As McNeish attests, Seelenbinder becomes a sort of peephole, a lens to view Nazi atrocity, a witness to infamy and villainy. He is one of many athletes saluting in Leni Riefenstahl’s film Olympia – Festival of Nations (1936), a false image, perhaps, before a false idol. And the crux of the story is a broadcast that never happened, words never spoken, a message never given.
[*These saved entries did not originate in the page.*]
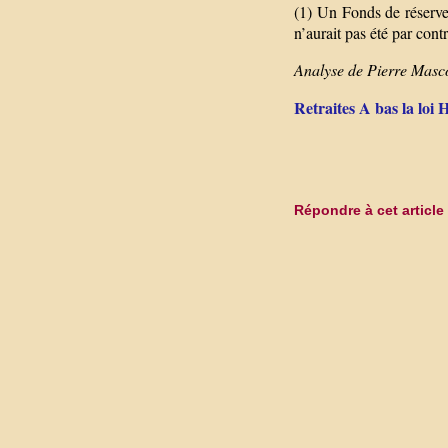
(1) Un Fonds de réserve
n’aurait pas été par cont
Analyse de Pierre Mas
Retraites A bas la loi
Répondre à cet article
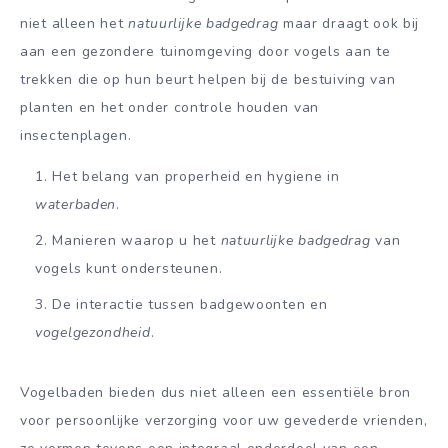
niet alleen het
natuurlijke badgedrag
maar draagt ook bij
aan een gezondere tuinomgeving door vogels aan te
trekken die op hun beurt helpen bij de bestuiving van
planten en het onder controle houden van
insectenplagen.
Het belang van properheid en hygiene in
waterbaden
.
Manieren waarop u het
natuurlijke badgedrag
van
vogels kunt ondersteunen.
De interactie tussen badgewoonten en
vogelgezondheid
.
Vogelbaden bieden dus niet alleen een essentiële bron
voor persoonlijke verzorging voor uw gevederde vrienden,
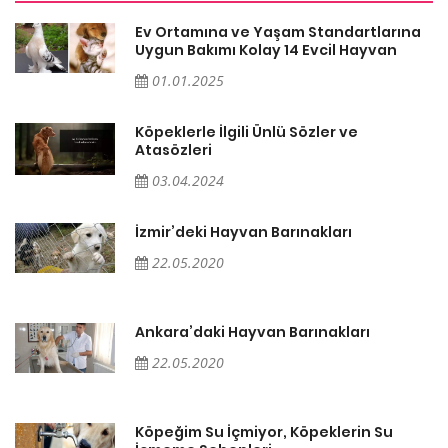
a
Ev Ortamına ve Yaşam Standartlarına
Uygun Bakımı Kolay 14 Evcil Hayvan
01.01.2025
Köpeklerle İlgili Ünlü Sözler ve
Atasözleri
03.04.2024
İzmir’deki Hayvan Barınakları
22.05.2020
Ankara’daki Hayvan Barınakları
22.05.2020
Köpeğim Su İçmiyor, Köpeklerin Su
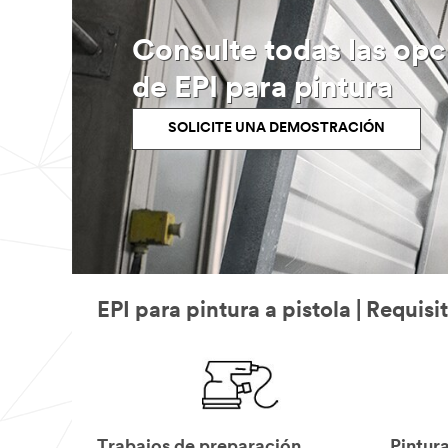
Consulte todas las opc
de EPI para pintura
SOLICITE UNA DEMOSTRACIÓN
EPI para pintura a pistola | Requisi
Trabajos de preparación
Pintur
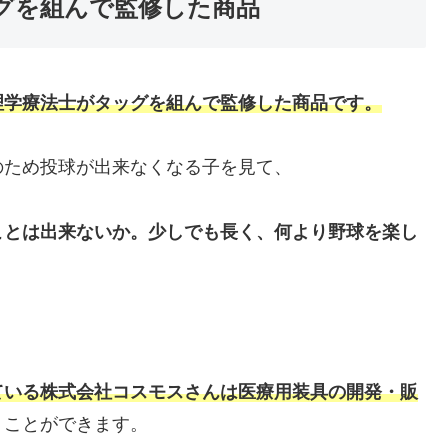
グを組んで監修した商品
理学療法士がタッグを組んで監修した商品です。
のため投球が出来なくなる子を見て、
ことは出来ないか。少しでも長く、何より野球を楽し
。
ている株式会社コスモスさんは医療用装具の開発・販
うことができます。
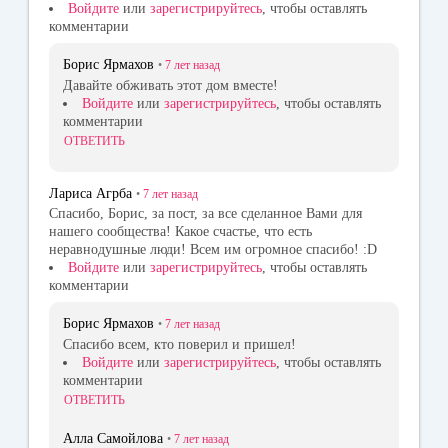
Войдите
или
зарегистрируйтесь
, чтобы оставлять
комментарии
Борис Ярмахов
•
7 лет
назад
Давайте обживать этот дом вместе!
Войдите
или
зарегистрируйтесь
, чтобы оставлять
комментарии
ОТВЕТИТЬ
Лариса Агрба
•
7 лет
назад
Спасибо, Борис, за пост, за все сделанное Вами для
нашего сообщества! Какое счастье, что есть
неравнодушные люди! Всем им огромное спасибо! :D
Войдите
или
зарегистрируйтесь
, чтобы оставлять
комментарии
Борис Ярмахов
•
7 лет
назад
Спасибо всем, кто поверил и пришел!
Войдите
или
зарегистрируйтесь
, чтобы оставлять
комментарии
ОТВЕТИТЬ
Алла Самойлова
•
7 лет
назад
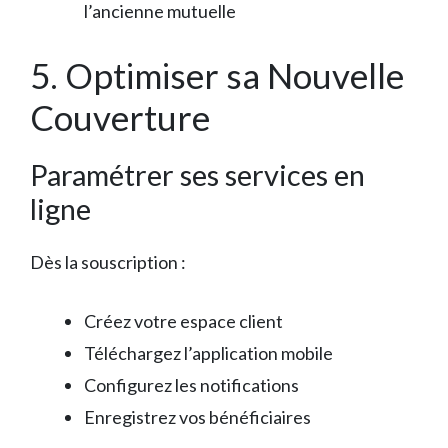
l’ancienne mutuelle
5. Optimiser sa Nouvelle
Couverture
Paramétrer ses services en
ligne
Dès la souscription :
Créez votre espace client
Téléchargez l’application mobile
Configurez les notifications
Enregistrez vos bénéficiaires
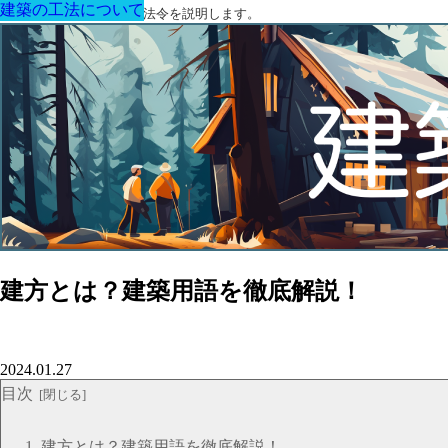
建築の工法について
建築の工法について
建築の工法について
建築の工法について
建築の工法について
建築の工法について
建築の工法について
建築に関する用語と関連法令を説明します。
建方とは？建築用語を徹底解説！
2024.01.27
目次
建方とは？建築用語を徹底解説！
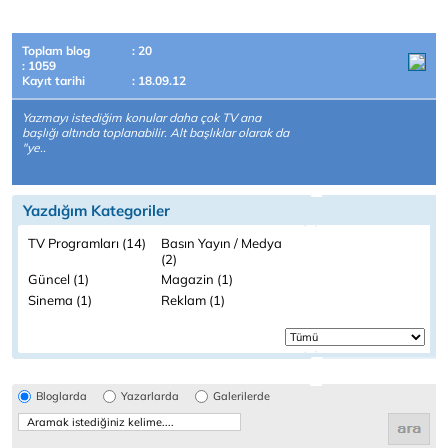
Toplam blog
: 20
: 1059
Kayıt tarihi
: 18.09.12
Yazmayı istediğim konular daha çok TV ana
başlığı altında toplanabilir. Alt başlıklar olarak da
"ye..
Yazdığım Kategoriler
TV Programları (14)
Basın Yayın / Medya
(2)
Güncel (1)
Magazin (1)
Sinema (1)
Reklam (1)
Bloglarda
Yazarlarda
Galerilerde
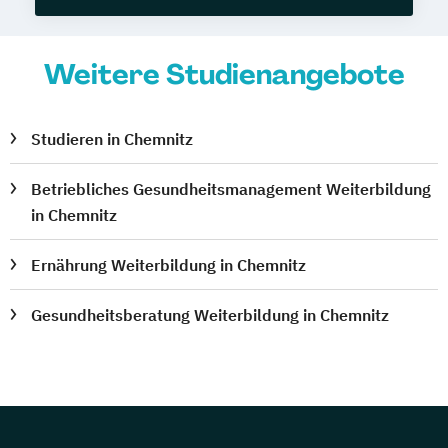
Weitere Studienangebote
Studieren in Chemnitz
Betriebliches Gesundheitsmanagement Weiterbildung
in Chemnitz
Ernährung Weiterbildung in Chemnitz
Gesundheitsberatung Weiterbildung in Chemnitz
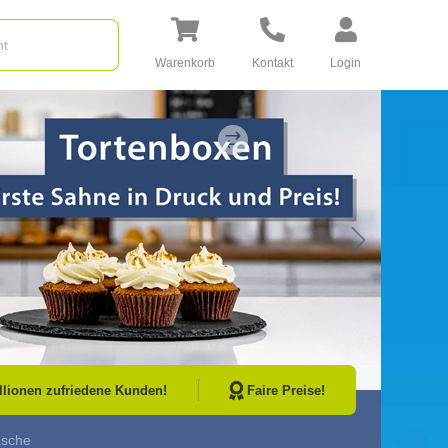
Warenkorb
Kontakt
Login
Go to Next Sli
illionen zufriedene Kunden!
Faire Preise!
asche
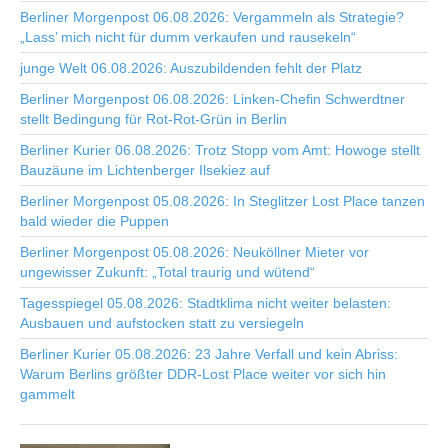
Berliner Morgenpost 06.08.2026: Vergammeln als Strategie?
„Lass’ mich nicht für dumm verkaufen und rausekeln“
junge Welt 06.08.2026: Auszubildenden fehlt der Platz
Berliner Morgenpost 06.08.2026: Linken-Chefin Schwerdtner
stellt Bedingung für Rot-Rot-Grün in Berlin
Berliner Kurier 06.08.2026: Trotz Stopp vom Amt: Howoge stellt
Bauzäune im Lichtenberger Ilsekiez auf
Berliner Morgenpost 05.08.2026: In Steglitzer Lost Place tanzen
bald wieder die Puppen
Berliner Morgenpost 05.08.2026: Neuköllner Mieter vor
ungewisser Zukunft: „Total traurig und wütend“
Tagesspiegel 05.08.2026: Stadtklima nicht weiter belasten:
Ausbauen und aufstocken statt zu versiegeln
Berliner Kurier 05.08.2026: 23 Jahre Verfall und kein Abriss:
Warum Berlins größter DDR-Lost Place weiter vor sich hin
gammelt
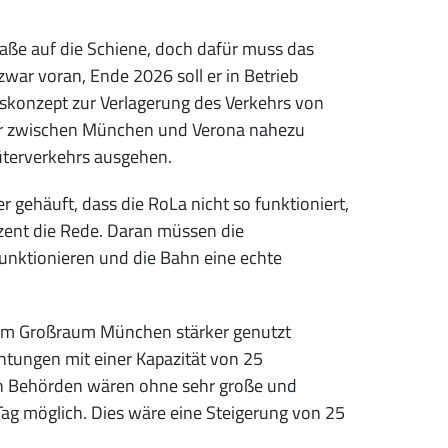
aße auf die Schiene, doch dafür muss das
zwar voran, Ende 2026 soll er in Betrieb
rskonzept zur Verlagerung des Verkehrs von
kehr zwischen München und Verona nahezu
üterverkehrs ausgehen.
r gehäuft, dass die RoLa nicht so funktioniert,
rozent die Rede. Daran müssen die
funktionieren und die Bahn eine echte
zum Großraum München stärker genutzt
htungen mit einer Kapazität von 25
gen Behörden wären ohne sehr große und
 Tag möglich. Dies wäre eine Steigerung von 25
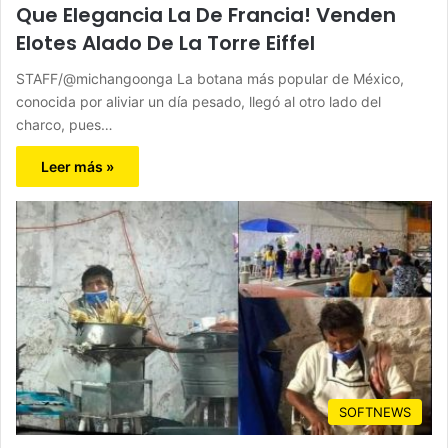
Que Elegancia La De Francia! Venden
Elotes Alado De La Torre Eiffel
STAFF/@michangoonga La botana más popular de México,
conocida por aliviar un día pesado, llegó al otro lado del
charco, pues…
Leer más »
SOFTNEWS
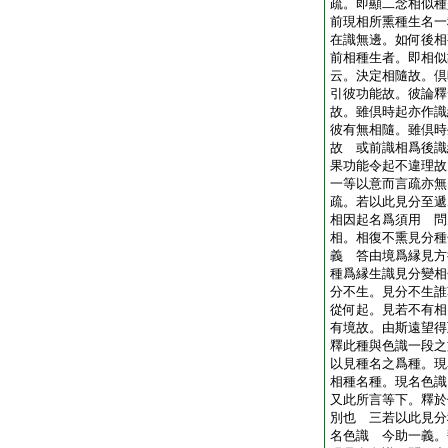
疏。即顯二念相似種
前現相所熏種生名一
在識無邊。如何後相
前相種生者。即相似
云。決定相隨故。倶
引彼功能故。彼論釋
故。雖倶時起亦作識
彼有無相隨。雖倶時
故 或前識相爲後識
果功能令起不違理故
一等以意而言疏亦
疏。若以此見分至遞
相因起名爲須用 問
相。相復不熏見分種
義 答由境爲縁見方
種爲縁生識見分變相
分不生。見分不生誰
從何起。見若不有相
有境故。由斯遠望得
釋此種與色識一段之
以見種名之爲種。現
相種名種。現名色識
又此所言等下。釋於
別也 三若以此見分
名色識 今助一義。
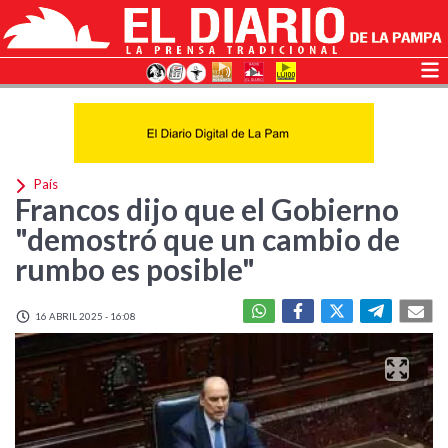
País
Francos dijo que el Gobierno
"demostró que un cambio de
rumbo es posible"
16 ABRIL 2025 - 16:08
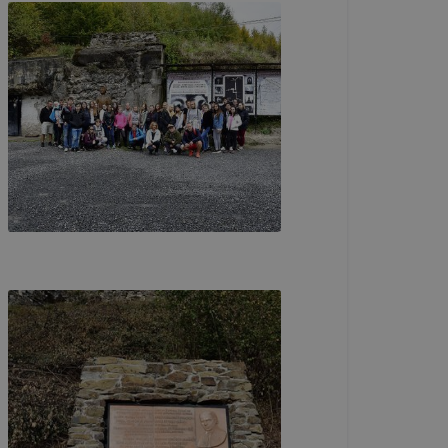
több
 de ezek
k célja
 lehetővé
kcióinak
ödni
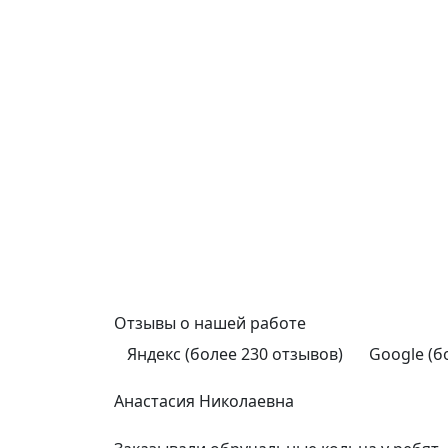
Отзывы
о нашей работе
Яндекс (более 230 отзывов)
Google (б
Анастасия Николаевна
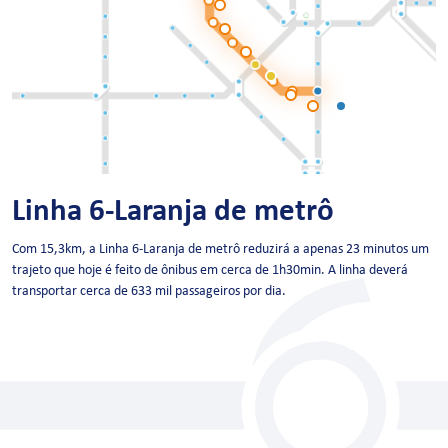
Linha 6-Laranja de metrô
Com 15,3km, a Linha 6-Laranja de metrô reduzirá a apenas 23 minutos um
trajeto que hoje é feito de ônibus em cerca de 1h30min. A linha deverá
transportar cerca de 633 mil passageiros por dia.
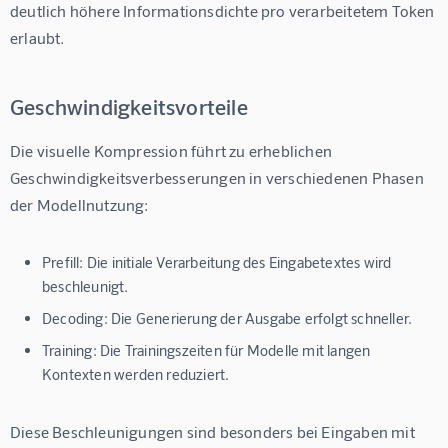
deutlich höhere Informationsdichte pro verarbeitetem Token 
erlaubt.
Geschwindigkeitsvorteile
Die visuelle Kompression führt zu erheblichen 
Geschwindigkeitsverbesserungen in verschiedenen Phasen 
der Modellnutzung:
Prefill:
Die initiale Verarbeitung des Eingabetextes wird
beschleunigt.
Decoding:
Die Generierung der Ausgabe erfolgt schneller.
Training:
Die Trainingszeiten für Modelle mit langen
Kontexten werden reduziert.
Diese Beschleunigungen sind besonders bei Eingaben mit 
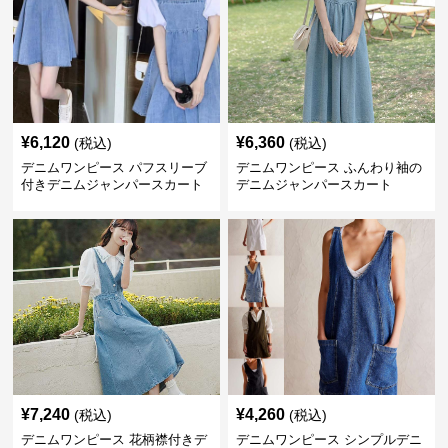
¥
6,120
¥
6,360
(税込)
(税込)
デニムワンピース パフスリーブ
デニムワンピース ふんわり袖の
付きデニムジャンパースカート
デニムジャンパースカート
¥
7,240
¥
4,260
(税込)
(税込)
デニムワンピース 花柄襟付きデ
デニムワンピース シンプルデニ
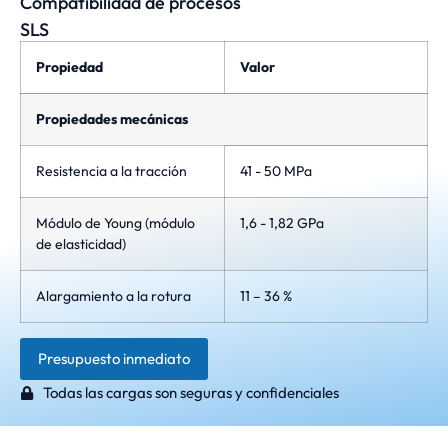
Compatibilidad de procesos
SLS
Propiedad
Valor
Propiedades mecánicas
Resistencia a la tracción
41 - 50 MPa
Módulo de Young (módulo
1,6 - 1,82 GPa
de elasticidad)
Alargamiento a la rotura
11 – 36 %
Presupuesto inmediato
Todas las cargas son seguras y confidenciales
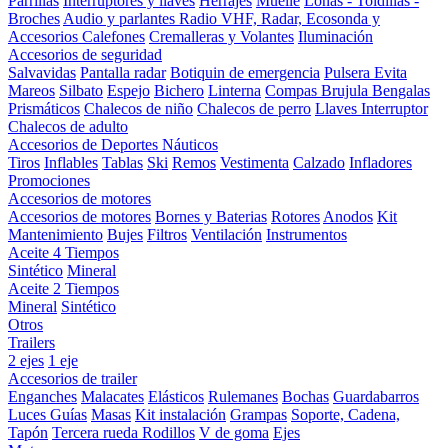
Parrillas
Interruptores y llaves
Herrajes
Muelle
Lonas - Toldillas -
Broches
Audio y parlantes
Radio VHF, Radar, Ecosonda y
Accesorios
Calefones
Cremalleras y Volantes
Iluminación
Accesorios de seguridad
Salvavidas
Pantalla radar
Botiquin de emergencia
Pulsera Evita
Mareos
Silbato
Espejo
Bichero
Linterna
Compas Brujula
Bengalas
Prismáticos
Chalecos de niño
Chalecos de perro
Llaves Interruptor
Chalecos de adulto
Accesorios de Deportes Náuticos
Tiros
Inflables
Tablas
Ski
Remos
Vestimenta
Calzado
Infladores
Promociones
Accesorios de motores
Accesorios de motores
Bornes y Baterias
Rotores
Anodos
Kit
Mantenimiento
Bujes
Filtros
Ventilación
Instrumentos
Aceite 4 Tiempos
Sintético
Mineral
Aceite 2 Tiempos
Mineral
Sintético
Otros
Trailers
2 ejes
1 eje
Accesorios de trailer
Enganches
Malacates
Elásticos
Rulemanes
Bochas
Guardabarros
Luces
Guías
Masas
Kit instalación
Grampas
Soporte, Cadena,
Tapón
Tercera rueda
Rodillos
V de goma
Ejes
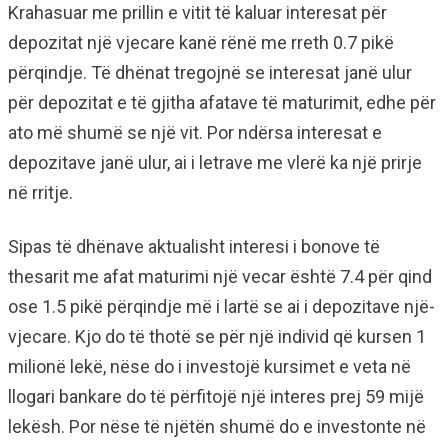
Krahasuar me prillin e vitit të kaluar interesat për
depozitat një vjecare kanë rënë me rreth 0.7 pikë
përqindje. Të dhënat tregojnë se interesat janë ulur
për depozitat e të gjitha afatave të maturimit, edhe për
ato më shumë se një vit. Por ndërsa interesat e
depozitave janë ulur, ai i letrave me vlerë ka një prirje
në rritje.
Sipas të dhënave aktualisht interesi i bonove të
thesarit me afat maturimi një vecar është 7.4 për qind
ose 1.5 pikë përqindje më i lartë se ai i depozitave një-
vjecare. Kjo do të thotë se për një individ që kursen 1
milionë lekë, nëse do i investojë kursimet e veta në
llogari bankare do të përfitojë një interes prej 59 mijë
lekësh. Por nëse të njëtën shumë do e investonte në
But the book is as much about what Seelenbinder sees or helps McNeish to see, as what he does or fails to do. He is a glimpse of a Nazi doctor who saves the wrestler’s knee, the same doctor who does experiments on women in the Ravensbrück concentration camp. (The women have their limbs broken and are deliberately infected with glass splinters and bacteria. They die in agony.) He is a comrade of the 1722 prisoners sentenced to death in the war years for political crimes, 1691 of whom were guillotined. Hitler decided other forms of execution were too dignified. Members of the public were asked to attend by invitation. The families of the decapitated were forced to reimburse the Gestapo for the costs of the execution. The blood of the beheaded was used for transfusions.

Seelenbinder is a memorial to atrocity. Heinrich Heine, the only poet to write an ode to the guillotine, is quoted: “Dieu me pardonnera. C’est son métier”. The book ends, “It is a warm afternoon and the sun is shining.” It reminds me of my old German teacher saying; “Da es Freitag ist, und da die Sonne scheint – vocabs.” At least that is what I remember him saying. But that was 40 years ago, and memory is a better creator of myth than a guide to history.

Mark Reason is a British journalist who now works in New Zealand as a columnist for Fairfax Media.